Copy out every line of each item below word for word, without changing or leaving out anything.

● **Data provided**:
◆ ◆ ◆ ◆ ◆ ◆ ◆

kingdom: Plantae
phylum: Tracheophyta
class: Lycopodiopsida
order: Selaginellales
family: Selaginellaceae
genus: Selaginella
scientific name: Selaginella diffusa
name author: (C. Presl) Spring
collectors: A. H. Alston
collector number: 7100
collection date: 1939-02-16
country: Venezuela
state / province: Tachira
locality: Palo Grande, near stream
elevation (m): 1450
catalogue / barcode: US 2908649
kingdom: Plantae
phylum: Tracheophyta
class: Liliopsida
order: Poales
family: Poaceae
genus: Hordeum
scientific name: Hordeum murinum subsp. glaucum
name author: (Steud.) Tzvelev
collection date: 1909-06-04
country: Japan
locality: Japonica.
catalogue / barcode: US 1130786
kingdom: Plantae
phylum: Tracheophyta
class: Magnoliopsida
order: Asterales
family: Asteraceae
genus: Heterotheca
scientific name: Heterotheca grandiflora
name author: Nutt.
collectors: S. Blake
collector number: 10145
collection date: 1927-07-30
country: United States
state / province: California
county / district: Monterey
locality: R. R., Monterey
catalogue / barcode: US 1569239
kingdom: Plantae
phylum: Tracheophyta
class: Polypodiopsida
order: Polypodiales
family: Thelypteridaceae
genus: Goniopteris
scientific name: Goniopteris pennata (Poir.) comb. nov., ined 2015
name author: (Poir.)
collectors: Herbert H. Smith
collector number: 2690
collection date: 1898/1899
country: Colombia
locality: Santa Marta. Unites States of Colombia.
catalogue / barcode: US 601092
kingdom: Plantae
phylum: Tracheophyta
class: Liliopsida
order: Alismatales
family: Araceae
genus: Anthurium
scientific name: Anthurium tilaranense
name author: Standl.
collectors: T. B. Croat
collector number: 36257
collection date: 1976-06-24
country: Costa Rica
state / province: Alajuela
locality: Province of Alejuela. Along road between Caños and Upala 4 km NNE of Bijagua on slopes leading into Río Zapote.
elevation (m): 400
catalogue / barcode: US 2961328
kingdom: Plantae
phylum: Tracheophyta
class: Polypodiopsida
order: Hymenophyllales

◆ ◆ ◆ ◆ ◆ ◆ ◆

● **Response**:
kingdom: Plantae
phylum: Tracheophyta
class: Lycopodiopsida
order: Selaginellales
family: Selaginellaceae
genus: Selaginella
scientific name: Selaginella diffusa
name author: (C. Presl) Spring
collectors: A. H. Alston
collector number: 7100
collection date: 1939-02-16
country: Venezuela
state / province: Tachira
locality: Palo Grande, near stream
elevation (m): 1450
catalogue / barcode: US 2908649
kingdom: Plantae
phylum: Tracheophyta
class: Liliopsida
order: Poales
family: Poaceae
genus: Hordeum
scientific name: Hordeum murinum subsp. glaucum
name author: (Steud.) Tzvelev
collection date: 1909-06-04
country: Japan
locality: Japonica.
catalogue / barcode: US 1130786
kingdom: Plantae
phylum: Tracheophyta
class: Magnoliopsida
order: Asterales
family: Asteraceae
genus: Heterotheca
scientific name: Heterotheca grandiflora
name author: Nutt.
collectors: S. Blake
collector number: 10145
collection date: 1927-07-30
country: United States
state / province: California
county / district: Monterey
locality: R. R., Monterey
catalogue / barcode: US 1569239
kingdom: Plantae
phylum: Tracheophyta
class: Polypodiopsida
order: Polypodiales
family: Thelypteridaceae
genus: Goniopteris
scientific name: Goniopteris pennata (Poir.) comb. nov., ined 2015
name author: (Poir.)
collectors: Herbert H. Smith
collector number: 2690
collection date: 1898/1899
country: Colombia
locality: Santa Marta. Unites States of Colombia.
catalogue / barcode: US 601092
kingdom: Plantae
phylum: Tracheophyta
class: Liliopsida
order: Alismatales
family: Araceae
genus: Anthurium
scientific name: Anthurium tilaranense
name author: Standl.
collectors: T. B. Croat
collector number: 36257
collection date: 1976-06-24
country: Costa Rica
state / province: Alajuela
locality: Province of Alejuela. Along road between Caños and Upala 4 km NNE of Bijagua on slopes leading into Río Zapote.
elevation (m): 400
catalogue / barcode: US 2961328
kingdom: Plantae
phylum: Tracheophyta
class: Polypodiopsida
order: Hymenophyllales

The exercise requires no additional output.